--- DATA EXCERPTS ---
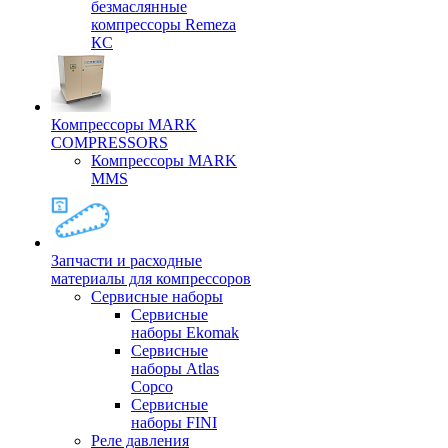
безмаслянные
компрессоры Remeza
КС
Компрессоры MARK
COMPRESSORS
Компрессоры MARK
MMS
Запчасти и расходные
материалы для компрессоров
Cервисные наборы
Сервисные
наборы Ekomak
Cервисные
наборы Atlas
Copco
Сервисные
наборы FINI
Реле давления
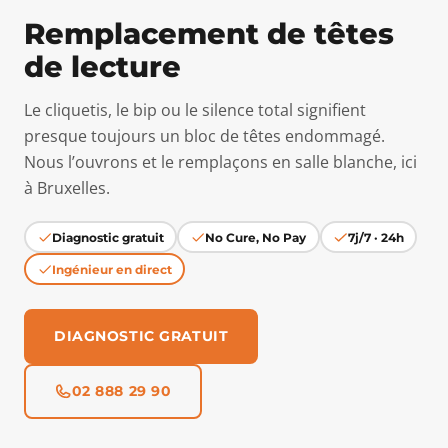
Remplacement de têtes
de lecture
Le cliquetis, le bip ou le silence total signifient
presque toujours un bloc de têtes endommagé.
Nous l’ouvrons et le remplaçons en salle blanche, ici
à Bruxelles.
Diagnostic gratuit
No Cure, No Pay
7j/7 · 24h
Ingénieur en direct
DIAGNOSTIC GRATUIT
02 888 29 90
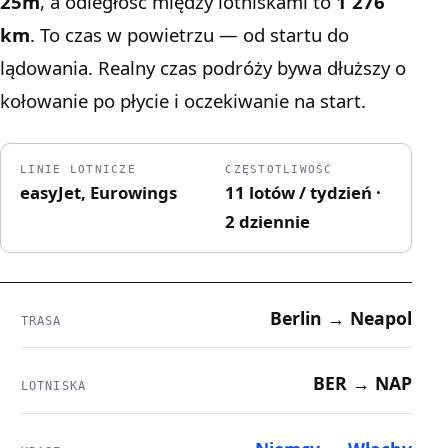
25m
, a odległość między lotniskami to
1 276
km
. To czas w powietrzu — od startu do
lądowania. Realny czas podróży bywa dłuższy o
kołowanie po płycie i oczekiwanie na start.
LINIE LOTNICZE
CZĘSTOTLIWOŚĆ
easyJet, Eurowings
11 lotów / tydzień ·
2 dziennie
Berlin → Neapol
TRASA
BER → NAP
LOTNISKA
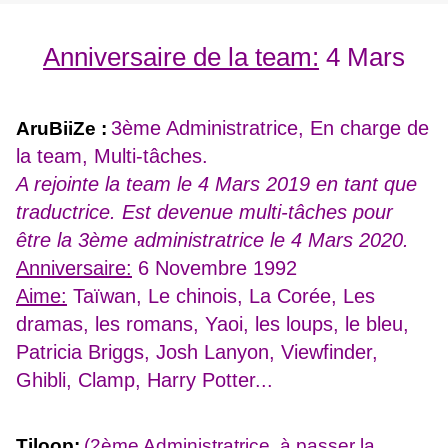
Anniversaire de la team:
4 Mars
3ème Administratrice, En charge de
AruBiiZe :
la team, Multi-tâches.
A
rejointe la team le 4 Mars 2019 en tant que
traductrice. Est devenue multi-tâches pour
être la 3ème administratrice le 4 Mars 2020.
Anniversaire:
6 Novembre 1992
Aime:
Taïwan, Le chinois, La Corée, Les
dramas, les romans, Yaoi, les loups, le bleu,
Patricia Briggs, Josh Lanyon, Viewfinder,
Ghibli, Clamp, Harry Potter...
Tiloop:
(2ème Administratrice, à passer la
---
### WORK TO BE COMPLETED
The answer must consist of every line from the listing above that includes the word "czas".

### WRITTEN SOLUTION
. To czas w powietrzu — od startu do
lądowania. Realny czas podróży bywa dłuższy o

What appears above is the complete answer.